Whenever the season starts and as it continues between ploughing and harvesting, we continuously make use of various forms of data, including the rainfall and commodity prices data, to determine how it will likely perform from an output perspective. The current data thereof is painting a rosy picture about the prospects of the 2020/21 summer and winter crop output.
This year, South Africa has had its second-largest maize harvest on record—and as usually happens in years when we experience a large harvest, commodity prices often become under pressure. In 2020, however, we’ve noticed that these prices have so far maintained an upward trend far north of the usual level.
Furthermore, a number of factors are boding well for our summer grain farmers so far, as their financial position are showing signs of improvement. Some of those factors include the weaker ZAR/USD exchange rate, rising demand for our grains (especially for maize from our export markets) and higher global maize prices.
As such, with the expectation of an above-normal rainfall in this production season coupled with the aforementioned factors, farmers are expected to lift up the maize area planting by 5% y/y to 2,75 million hectares. If this materialises, South Africa could have yet another large harvest of over 16 million tonnes in 2021.

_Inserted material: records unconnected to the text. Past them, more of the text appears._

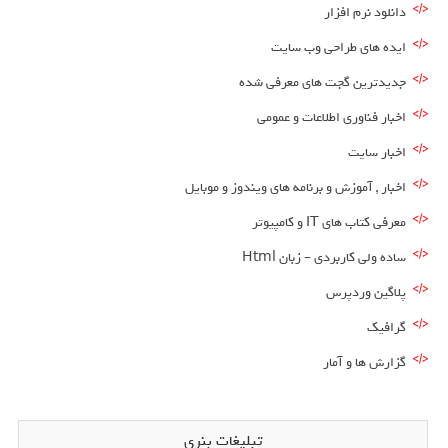
دانلود نرم افزار
ایده های طراحی وب سایت
جدیدترین گجت های معرفی شده
اخبار فناوری اطلاعات و عمومی
اخبار سایت
اخبار , آموزش و برنامه های ویندوز و موبایل
معرفی کتاب های IT و کامپیوتر
ساده ولی کاربردی – زبان Html
پلاگین وردپرس
گرافیک
گزارش ها و آمار
تبلیغات بنری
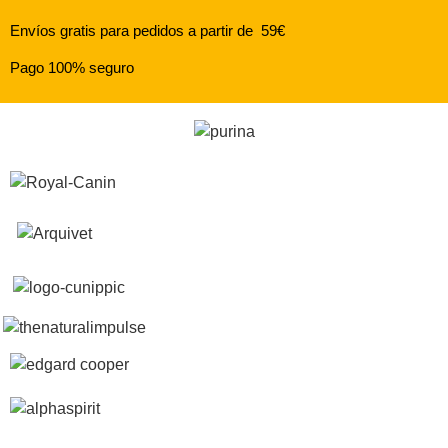
Envíos gratis para pedidos a partir de 59€
Pago 100% seguro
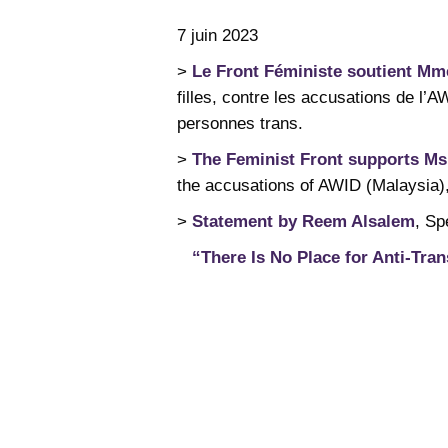
7 juin 2023
>
Le Front Féministe soutient M
filles, contre les accusations de l
personnes trans.
>
The Feminist Front supports M
the accusations of AWID (Malaysia),
>
Statement by Reem Alsalem
, Sp
“There Is No Place for Anti-Tra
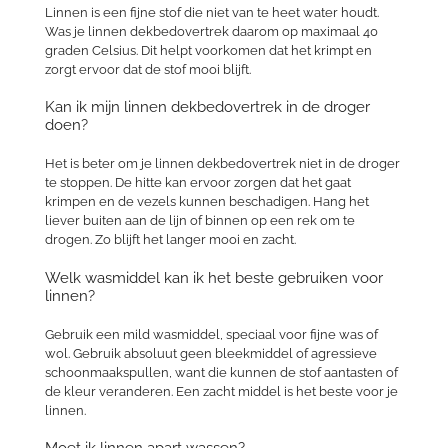
Linnen is een fijne stof die niet van te heet water houdt.
Was je linnen dekbedovertrek daarom op maximaal 40
graden Celsius. Dit helpt voorkomen dat het krimpt en
zorgt ervoor dat de stof mooi blijft.
Kan ik mijn linnen dekbedovertrek in de droger
doen?
Het is beter om je linnen dekbedovertrek niet in de droger
te stoppen. De hitte kan ervoor zorgen dat het gaat
krimpen en de vezels kunnen beschadigen. Hang het
liever buiten aan de lijn of binnen op een rek om te
drogen. Zo blijft het langer mooi en zacht.
Welk wasmiddel kan ik het beste gebruiken voor
linnen?
Gebruik een mild wasmiddel, speciaal voor fijne was of
wol. Gebruik absoluut geen bleekmiddel of agressieve
schoonmaakspullen, want die kunnen de stof aantasten of
de kleur veranderen. Een zacht middel is het beste voor je
linnen.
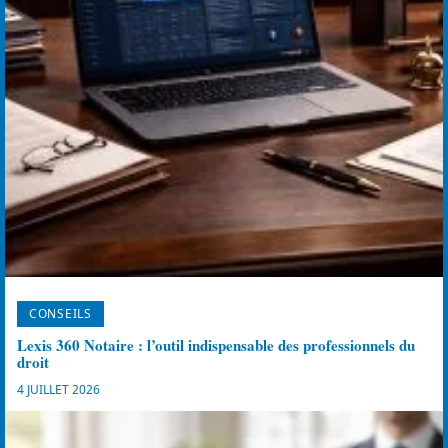
CONSEILS
Lexis 360 Notaire : l’outil indispensable des professionnels du
droit
4 JUILLET 2026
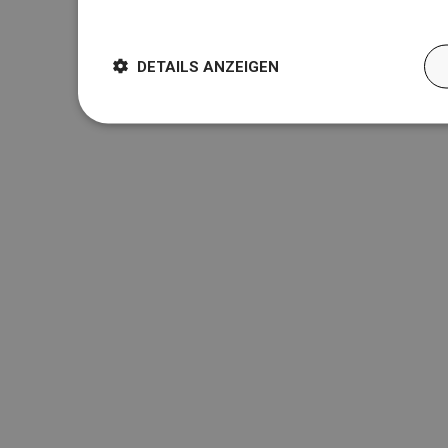
Weitere Informationen
DETAILS ANZEIGEN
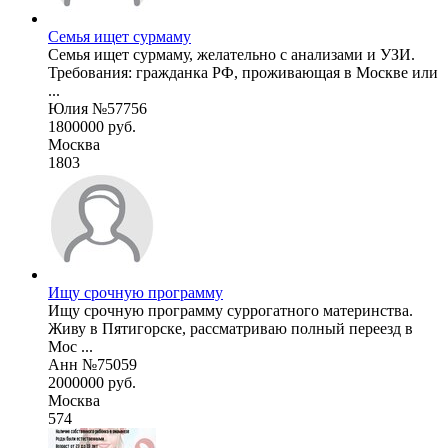
Семья ищет сурмаму
Семья ищет сурмаму, желательно с анализами и УЗИ.
Требования: гражданка РФ, проживающая в Москве или
...
Юлия №57756
1800000 руб.
Москва
1803
Ищу срочную программу
Ищу срочную программу суррогатного материнства.
Живу в Пятигорске, рассматриваю полный переезд в
Мос ...
Анн №75059
2000000 руб.
Москва
574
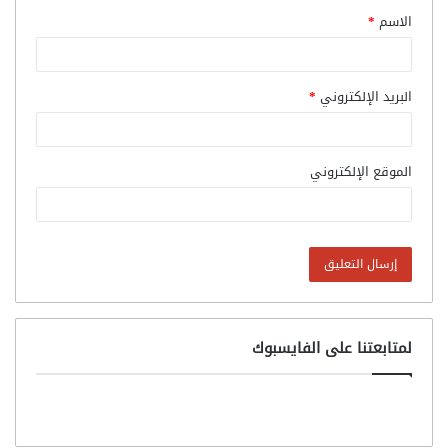
الاسم
*
البريد الإلكتروني
*
الموقع الإلكتروني
لمتابعتنا على الفايسبوك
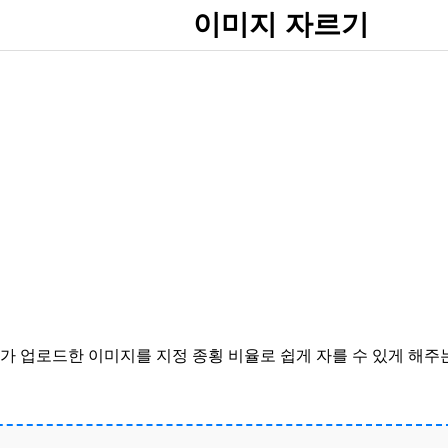
이미지 자르기
가 업로드한 이미지를 지정 종횡 비율로 쉽게 자를 수 있게 해주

The other key factor which we continuously monitor from the banking perspective and which is also key to determining how the season will likely perform is tractor sales. The data in this regard indicates that in 2020 tractor sales have been more robust than they were in 2019, especially between June and October.
This too illustrates farmers’ optimism about the 2020/21 summer crop production season. Furthermore, the improved financial conditions following the second-largest summer crop harvest on record in 2020, has also contributed to higher tractor sales and intentions to increase plantings in for the 2020/21 season.
What do the positive signals mean?
That said, what does all this mean from a macroeconomic perspective? First it means that agriculture will again show a positive growth in 2021, although at a much lower rate than the 10% year-on-year expansion that is expected this year.
If everything goes as expected from a production conditions perspective, the large harvest of 2020, and the even larger crop harvest expected in 2021 means that food price inflation this year and in 2021 won’t exceed 5%. This and the fact that the Monetary Policy Committee of the South African Reserve Bank recently decided to keep repo rates unchanged (at 3.5%), will certainly bode well for consumers, especially during these gloomy economic times.
Lastly, the increased activities in the sector, which are mostly fuelled by the optimism the market and the farmers have about the current production season, are boding well for employment in the sector. Just to put it into perspective, the recently released Stats SA Quarterly Labour Force Survey data showed that primary agricultural employment in the third quarter improved by 1% from the losses of the previous quarter – taking national agri-employment to over eight hundred thousand.
However it is important to note that, when compared to the corresponding period in 2019, agri-employment in the sector currently is down by 8% and there is perhaps a justification for that. That justification is the fact that although the majority of the sector was classified as an essential service and as such was allowed to remain operational during the lockdown period, it could not entirely avoid job losses as operations in the livestock and wine industries were significant impacted by the lockdown.
That said, with a positive outlook on agricultural activities in the grains and in other agri-enterprises including in the fruit production space, the sector is geared for a robust overall recovery in 2021. That means positive gains for employment in the sector and increased profit margins for farmers.